Players at the North East’s top rugby league club faced four seasons in one day when they undertook a unique team bonding challenge – with the support of Tyne Coast College (TCC).
Newcastle Thunder’s first team squad took the plunge into a state-of-the-art environmental pool at TCC’s Marine and Offshore Safety Training Centre (MOST) in South Shields.
They battled crashing waves, rain and had their senses tested by crunching storm sound effects for the tough three-hour session on Friday, November 5.
MOST is a major UK offshore training venue where Merchant Navy mariners and oil rig and wind farm workers learn key survival skills for emergency scenarios at sea.
But it is also open to companies and businesses which want to test the mettle of their staff through a fun-filled but gruelling team building experience.
Players at the Betfred Championship side accessed the facility via the club’s sponsorship with Tyne Metropolitan College (TyneMet) in North Tyneside, also part of Tyne Coast College.

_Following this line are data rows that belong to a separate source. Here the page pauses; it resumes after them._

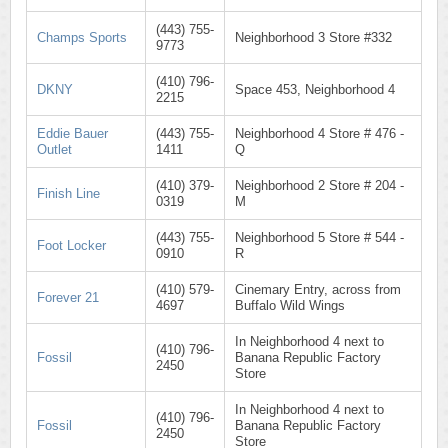
(443) 755-
Champs Sports
Neighborhood 3 Store #332
9773
(410) 796-
DKNY
Space 453, Neighborhood 4
2215
Eddie Bauer
(443) 755-
Neighborhood 4 Store # 476 -
Outlet
1411
Q
(410) 379-
Neighborhood 2 Store # 204 -
Finish Line
0319
M
(443) 755-
Neighborhood 5 Store # 544 -
Foot Locker
0910
R
(410) 579-
Cinemary Entry, across from
Forever 21
4697
Buffalo Wild Wings
In Neighborhood 4 next to
(410) 796-
Fossil
Banana Republic Factory
2450
Store
In Neighborhood 4 next to
(410) 796-
Fossil
Banana Republic Factory
2450
Store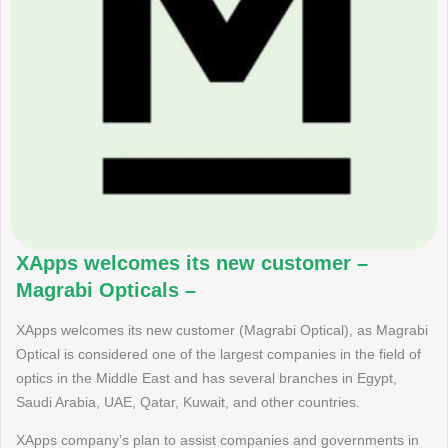
XApps welcomes its new customer –
Magrabi Opticals –
XApps welcomes its new customer (Magrabi Optical), as Magrabi
Optical is considered one of the largest companies in the field of
optics in the Middle East and has several branches in Egypt,
Saudi Arabia, UAE, Qatar, Kuwait, and other countries.
XApps company’s plan to assist companies and governments in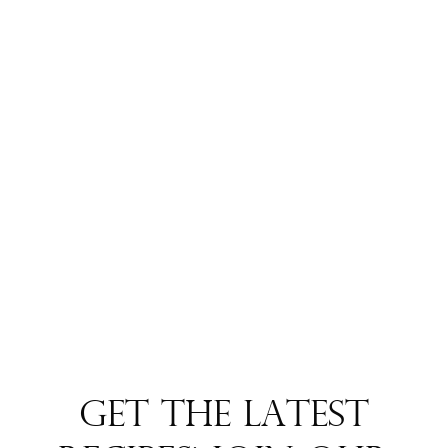
Get the Latest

The partnership involves an academy programme in which 16 to 19-year-olds improve their playing while studying an academic sports programme.
During the session, the players donned t-shirts and shorts to test their endurance levels by treading water in the 4m-deep survival training environmental pool.
And their one-on-one and group communication skills were pushed to the limits when a variable wave pattern generator turned calm waters into a rough sea environment.
Amid ultra-realistic light and sound effects – as well as driving rain - they also fought hard to clamber aboard life rafts, helping pull each other to safety.
Further supporting team building, they were split into teams, racing each other in life rafts across the choppy waters.
Jordan Robinson, Newcastle Thunder’s General Manager, said: “We wanted to take the players out of their comfort zones and test them in a totally different way.
“There can be few more different or challenging environments to a rugby pitch than MOST’s incredible environmental pool.
“On the pitch they know their roles and have developed great understanding of what makes them and their colleagues tick.
“But as a club striving for ever greater success, we want them to consistently push themselves to be better individually and as a team.
“This pool session was a terrific way for them to work as a team, challenge themselves on a personal level, and to come up smiling and know they had undertaken and achieved something new.
“It was incredibly challenging for them but it was also great fun, you could feel the adrenalin kick in once they got over the shock of the challenge.
“We have a fantastic relationship with Tyne Metropolitan College and I would recommend MOST’s facilities to any organisation.”
Michael Speers, Head of School at MOST, said the centre’s facilities provided a test of any individual’s fitness and mental stamina.
But he added: “A session here is exhilarating and tremendous fun. It’s a great place for any group of people to show how well they can bond and work together.
“Some people think it will be quite easy, but most change their minds when we switch to wave, wind and rain mode.
“All credit to the Newcastle Thunder’s players. They really got stuck in and rose to the challenge.
“They are physically fit young men but you could see this change of environment away from the pitch was testing for them.
“The feedback has been very positive and I know they will have learnt a lot about themselves individually and as a group.”
Since 2016, Newcastle Thunder and TyneMet’s partnership has seen dozens of students embarked on the NCFE Level Three Extended Diploma in Sport (Performance & Excellence) course.
Students gain top-level academic and sporting opportunities in a programme based at Kingston Park Stadium, the home of Thunder and Newcastle Falcons rugby union team.
They complete the NCFE sports programme either as part of the Thunder Super League Academy or the Falcons RU College Programme.
Those learning in combination with Thunder compete in the highest-level RFL Academy competition against teams including Wigan, Leeds Rhinos, Hull FC and St Helens.
Participants train up to four times a week, and benefit from full physio, strength and conditioning and analysis support – with home matches played at Kingston Park Stadium.
The programme gives learners the skills, knowledge and understanding of rugby and the physical fitness industry.
They are coached by experts, gain media-training experience, benefit from post-match analysis and have access to a full-time physio.
Course topics include sports coaching, fitness testing, anatomy and physiology, nutrition and sports psychology.
The qualification also provides access to numerous jobs in the sports sector – and for some a professional playing career.